- Directed by: Brian Trenchard-Smith
- Starring: Grant Page Angela Mao George Lazenby
- Release date: 1974;
- Running time: 72 minutes
- Country: Australia
- Language: English
- Budget: A$13,000
- Box office: A$18,000

= Kung Fu Killers =

Kung Fu Killers is a 1974 Australian documentary directed by Brian Trenchard-Smith.

== Plot ==
Australian stuntman Grant Page travels to Hong Kong to find Bruce Lee's successor and looks at the cultural phenomenon that Asian martial arts has become in the West. He talks to actors such as Angela Mao, Stuart Whitman and George Lazenby – who were all making movies in Hong Kong at the time – and fights Carter Wong twice.

== Production ==
Brian Trenchard Smith had made a popular one hour documentary World of Kung Fu (1973) for Channel Seven, which enabled him to sell this sequel to Channel Nine. Earlier he also had made a documentary The Stuntmen with Grant Page and become his manager; Page was given the lead.

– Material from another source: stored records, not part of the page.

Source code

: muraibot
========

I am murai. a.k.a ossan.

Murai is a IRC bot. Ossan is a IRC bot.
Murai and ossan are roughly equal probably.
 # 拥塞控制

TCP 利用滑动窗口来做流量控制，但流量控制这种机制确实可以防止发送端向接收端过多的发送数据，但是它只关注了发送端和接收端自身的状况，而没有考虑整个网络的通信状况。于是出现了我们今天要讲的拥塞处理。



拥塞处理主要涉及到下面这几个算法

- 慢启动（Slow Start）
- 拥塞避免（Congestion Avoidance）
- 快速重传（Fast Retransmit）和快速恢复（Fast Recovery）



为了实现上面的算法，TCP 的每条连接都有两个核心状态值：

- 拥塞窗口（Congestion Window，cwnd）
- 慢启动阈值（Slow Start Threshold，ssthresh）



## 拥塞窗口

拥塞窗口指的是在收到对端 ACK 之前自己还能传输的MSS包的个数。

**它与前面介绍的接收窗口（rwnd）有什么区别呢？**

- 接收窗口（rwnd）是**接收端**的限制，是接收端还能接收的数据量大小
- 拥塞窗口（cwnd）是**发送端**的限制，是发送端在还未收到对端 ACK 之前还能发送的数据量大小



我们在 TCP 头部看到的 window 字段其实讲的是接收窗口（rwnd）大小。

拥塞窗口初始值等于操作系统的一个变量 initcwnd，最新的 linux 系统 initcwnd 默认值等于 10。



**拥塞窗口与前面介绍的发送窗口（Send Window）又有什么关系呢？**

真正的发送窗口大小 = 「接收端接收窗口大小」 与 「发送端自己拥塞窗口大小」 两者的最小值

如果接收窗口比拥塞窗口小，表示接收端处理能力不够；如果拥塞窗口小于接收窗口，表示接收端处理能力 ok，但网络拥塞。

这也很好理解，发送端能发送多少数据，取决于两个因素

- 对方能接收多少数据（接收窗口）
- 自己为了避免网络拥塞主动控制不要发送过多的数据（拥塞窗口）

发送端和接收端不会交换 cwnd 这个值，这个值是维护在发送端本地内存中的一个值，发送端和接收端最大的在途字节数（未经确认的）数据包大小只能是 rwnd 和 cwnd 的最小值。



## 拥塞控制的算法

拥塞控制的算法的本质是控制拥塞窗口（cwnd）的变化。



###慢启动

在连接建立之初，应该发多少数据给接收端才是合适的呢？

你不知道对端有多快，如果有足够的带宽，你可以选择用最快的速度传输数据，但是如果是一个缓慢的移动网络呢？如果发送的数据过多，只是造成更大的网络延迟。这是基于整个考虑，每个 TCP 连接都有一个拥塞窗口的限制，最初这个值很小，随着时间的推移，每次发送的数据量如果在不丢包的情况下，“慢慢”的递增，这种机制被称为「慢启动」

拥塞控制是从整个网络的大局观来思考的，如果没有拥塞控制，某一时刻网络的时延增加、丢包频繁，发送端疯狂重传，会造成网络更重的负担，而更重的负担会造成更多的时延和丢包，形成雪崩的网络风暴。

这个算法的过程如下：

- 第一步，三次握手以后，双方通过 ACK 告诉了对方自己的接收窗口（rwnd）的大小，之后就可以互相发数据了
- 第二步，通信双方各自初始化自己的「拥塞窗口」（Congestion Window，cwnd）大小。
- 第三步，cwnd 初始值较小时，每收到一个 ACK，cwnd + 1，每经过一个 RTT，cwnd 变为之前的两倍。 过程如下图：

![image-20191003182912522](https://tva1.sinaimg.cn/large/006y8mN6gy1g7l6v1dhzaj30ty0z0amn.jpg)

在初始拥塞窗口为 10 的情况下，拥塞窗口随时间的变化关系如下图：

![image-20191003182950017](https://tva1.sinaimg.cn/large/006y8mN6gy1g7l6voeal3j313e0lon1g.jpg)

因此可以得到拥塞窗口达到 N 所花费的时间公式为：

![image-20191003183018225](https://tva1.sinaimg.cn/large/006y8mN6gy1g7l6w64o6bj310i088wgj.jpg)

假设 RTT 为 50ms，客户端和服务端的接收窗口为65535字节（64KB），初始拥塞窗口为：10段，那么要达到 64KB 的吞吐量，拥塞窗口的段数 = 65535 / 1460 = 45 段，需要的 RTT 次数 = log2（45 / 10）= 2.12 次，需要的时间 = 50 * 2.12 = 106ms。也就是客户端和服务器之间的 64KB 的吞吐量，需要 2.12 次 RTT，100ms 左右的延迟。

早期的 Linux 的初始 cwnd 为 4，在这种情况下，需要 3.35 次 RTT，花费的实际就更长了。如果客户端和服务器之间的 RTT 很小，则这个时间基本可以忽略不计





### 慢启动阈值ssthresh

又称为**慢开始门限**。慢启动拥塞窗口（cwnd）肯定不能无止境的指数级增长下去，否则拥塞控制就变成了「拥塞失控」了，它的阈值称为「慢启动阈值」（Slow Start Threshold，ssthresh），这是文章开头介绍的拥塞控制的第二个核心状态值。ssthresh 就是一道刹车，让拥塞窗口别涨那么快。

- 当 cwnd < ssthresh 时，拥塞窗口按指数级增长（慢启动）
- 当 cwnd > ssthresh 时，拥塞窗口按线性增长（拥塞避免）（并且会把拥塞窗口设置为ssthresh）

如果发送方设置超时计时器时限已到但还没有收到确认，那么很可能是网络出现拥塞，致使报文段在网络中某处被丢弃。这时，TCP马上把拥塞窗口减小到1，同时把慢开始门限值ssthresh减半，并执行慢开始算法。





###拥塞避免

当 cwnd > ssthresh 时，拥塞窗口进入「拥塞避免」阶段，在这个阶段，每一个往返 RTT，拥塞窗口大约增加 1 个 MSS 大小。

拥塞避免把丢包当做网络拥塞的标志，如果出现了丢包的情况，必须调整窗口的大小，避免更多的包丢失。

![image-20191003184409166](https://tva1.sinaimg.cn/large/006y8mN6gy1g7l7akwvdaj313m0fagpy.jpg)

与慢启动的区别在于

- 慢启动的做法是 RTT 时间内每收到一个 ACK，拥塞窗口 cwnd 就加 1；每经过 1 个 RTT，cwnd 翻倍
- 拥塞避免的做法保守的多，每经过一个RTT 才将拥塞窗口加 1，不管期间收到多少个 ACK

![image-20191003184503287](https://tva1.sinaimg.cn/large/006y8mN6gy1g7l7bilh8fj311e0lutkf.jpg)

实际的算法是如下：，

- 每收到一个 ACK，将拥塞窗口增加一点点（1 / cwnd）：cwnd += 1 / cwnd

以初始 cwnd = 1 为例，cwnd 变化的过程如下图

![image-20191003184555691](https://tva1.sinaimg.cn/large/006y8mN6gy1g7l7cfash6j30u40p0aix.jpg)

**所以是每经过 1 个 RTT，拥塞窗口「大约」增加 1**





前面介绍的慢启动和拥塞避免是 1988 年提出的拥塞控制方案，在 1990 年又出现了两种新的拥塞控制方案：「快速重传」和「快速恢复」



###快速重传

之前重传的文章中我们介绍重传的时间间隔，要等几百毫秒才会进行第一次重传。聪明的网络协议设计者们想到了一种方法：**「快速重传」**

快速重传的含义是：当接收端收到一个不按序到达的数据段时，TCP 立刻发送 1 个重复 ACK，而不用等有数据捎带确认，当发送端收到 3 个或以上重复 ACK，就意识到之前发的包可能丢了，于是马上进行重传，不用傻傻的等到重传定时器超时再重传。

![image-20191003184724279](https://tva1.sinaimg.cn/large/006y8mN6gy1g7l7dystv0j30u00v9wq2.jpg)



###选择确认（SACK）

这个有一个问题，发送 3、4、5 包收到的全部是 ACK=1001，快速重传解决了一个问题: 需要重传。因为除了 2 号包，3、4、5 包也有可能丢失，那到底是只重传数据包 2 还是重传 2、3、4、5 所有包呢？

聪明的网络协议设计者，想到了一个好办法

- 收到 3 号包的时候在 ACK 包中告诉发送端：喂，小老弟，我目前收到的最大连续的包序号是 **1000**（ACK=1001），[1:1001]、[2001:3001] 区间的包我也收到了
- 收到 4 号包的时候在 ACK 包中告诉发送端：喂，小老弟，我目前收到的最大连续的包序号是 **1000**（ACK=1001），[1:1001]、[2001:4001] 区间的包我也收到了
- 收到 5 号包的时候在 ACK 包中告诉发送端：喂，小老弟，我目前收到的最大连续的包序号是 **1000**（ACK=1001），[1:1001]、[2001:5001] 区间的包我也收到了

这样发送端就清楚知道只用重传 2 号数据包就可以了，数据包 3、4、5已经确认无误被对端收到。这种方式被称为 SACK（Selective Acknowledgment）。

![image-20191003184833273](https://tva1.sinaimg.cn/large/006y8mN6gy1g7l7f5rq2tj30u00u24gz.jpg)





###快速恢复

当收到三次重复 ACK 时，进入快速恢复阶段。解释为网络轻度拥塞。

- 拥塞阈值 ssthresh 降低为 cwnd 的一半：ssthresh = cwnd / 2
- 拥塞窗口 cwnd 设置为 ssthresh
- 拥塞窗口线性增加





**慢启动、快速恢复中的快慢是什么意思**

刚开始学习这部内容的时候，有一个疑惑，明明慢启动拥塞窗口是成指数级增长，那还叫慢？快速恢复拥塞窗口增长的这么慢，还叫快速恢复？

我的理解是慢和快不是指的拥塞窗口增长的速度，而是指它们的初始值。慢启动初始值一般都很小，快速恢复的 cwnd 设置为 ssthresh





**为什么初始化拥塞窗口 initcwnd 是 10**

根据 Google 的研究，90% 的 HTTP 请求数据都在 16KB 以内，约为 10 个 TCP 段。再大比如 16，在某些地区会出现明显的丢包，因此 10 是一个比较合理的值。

Kung Fu Killers was shot in Hong Kong and featured clips from Golden Harvest movies. This developed contacts that Trenchard Smith later used to make The Man from Hong Kong (1975). He sold the film to Channel Nine for $18,000. Trenchard-Smith later commented that his intentions with the film "were simple":
Commence the process of launching Grant Page to local audiences as an Australian personality with an[sic] unique gift. Have him trigger a lot of Asian action sequences, which were really entertaining. Come in on budget. Turn a profit... Viewed 35 years later, KFK is a long trailer for Asian Cinema masquerading as a Documentary Special. Somewhat scrappy and heavy-handed in places too. But now, with the advantage of 20/20 hindsight, it is a really interesting time capsule. Grant is engaging as ever, and the kung fu combats are lively. Nine made a spectacular promo, and were rewarded with ratings and repeats for a while, particularly in Adelaide, Grant's home town. Mission accomplished.